De l’autre côté du filet se tenait Richard Krajicek. Le Néerlandais au service puissant avait été discret sur le circuit depuis son triomphe à Stuttgart en février, mais il était de notoriété publique que sur une bonne semaine, Krajicek pouvait rivaliser avec n’importe quel joueur du top 5. Il l’avait déjà prouvé à New Haven en battant Becker, classé numéro 4, en quart de finale (7-6, 3-6, 7-6), et Yevgeny Kafelnikov, numéro 6 mondial, en demi-finale (6-4, 6-4). Si quelqu’un était prêt à stopper la tournée de revanche d’Agassi, c’était lui.

Krajicek a bien commencé. Servant constamment au-dessus de 120 mph, il a dicté le jeu et a remporté le premier set 6-3. Dans le deuxième set, Agassi a été breaké à 5-5, et quelques points plus tard, Krajicek a obtenu un premier point de match grâce à un ace à 128 mph.

« Je me suis dit, ‘Oui, je suis à 130 mph du jeu, du set, du match,’ » a commenté Agassi par la suite, selon le Los Angeles Times.

Le Vegas Kid a été sauvé par ses compétences au retour et, grâce à un coup droit gagnant, il a finalement poussé le Néerlandais dans un tie-break où Krajicek a craqué (7-2) avant de s’incliner dans le dernier set (6-3). Bien qu’il ait affronté deux balles de match, la série de victoires d’Agassi lors de son été de la revanche était maintenant de 20.

« J’ai juste eu un peu de chance, c’est tout, » a déclaré Agassi plus tard. « Il n’y a aucune excuse pour que je gagne ce match. J’étais à deux points de match contre un gars qui servait des bombes. … Ces semaines m’ont donné beaucoup de confiance, » a ajouté Agassi. « Mon esprit est en forme, mon corps est en forme, mon jeu est en forme. Maintenant, tout ce que j’ai à faire, c’est d’aller à l’US Open et de m’occuper des affaires. »

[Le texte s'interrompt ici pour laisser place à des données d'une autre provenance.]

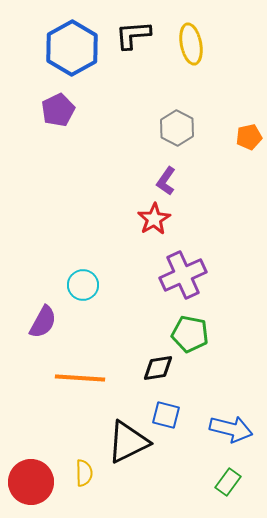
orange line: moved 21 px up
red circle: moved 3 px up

Que s’est-il passé ensuite ? Agassi perdrait en finale de l’US Open

Huit jours avant le début de l’US Open, le bilan d’Agassi sur les courts en dur atteignait un impressionnant 46-2, et il avait atteint la finale de chaque événement sur surface dure auquel il avait participé en 1995. À l’US Open, il obtiendrait sa revanche sur Becker en demi-finale (7-6, 7-6, 4-6, 6-4). Cependant, en finale, il serait battu par son rival Sampras (6-3, 6-4, 4-6, 7-5).

Cette défaite, survenant à la fin d’un été incroyablement réussi, laisserait Agassi épuisé et découragé. Perlant de sa motivation, il ne jouerait pas beaucoup dans les derniers mois de 1995, laissant Sampras récupérer la première place. Dans les années suivantes, le classement d’Agassi chuterait, atteignant le 141ème rang en 1997.

Richard Krajicek confirmerait sa réputation de joueur d’élite en remportant Wimbledon en 1996. Sur son chemin vers le titre, en quart de finale, il deviendrait le seul homme à battre Pete Sampras au All England Club entre 1993 et 2000 (7-5, 7-6, 6-4). Sa carrière serait interrompue par des blessures fréquentes, mais il atteindrait néanmoins la 4ème place du classement mondial en 1999.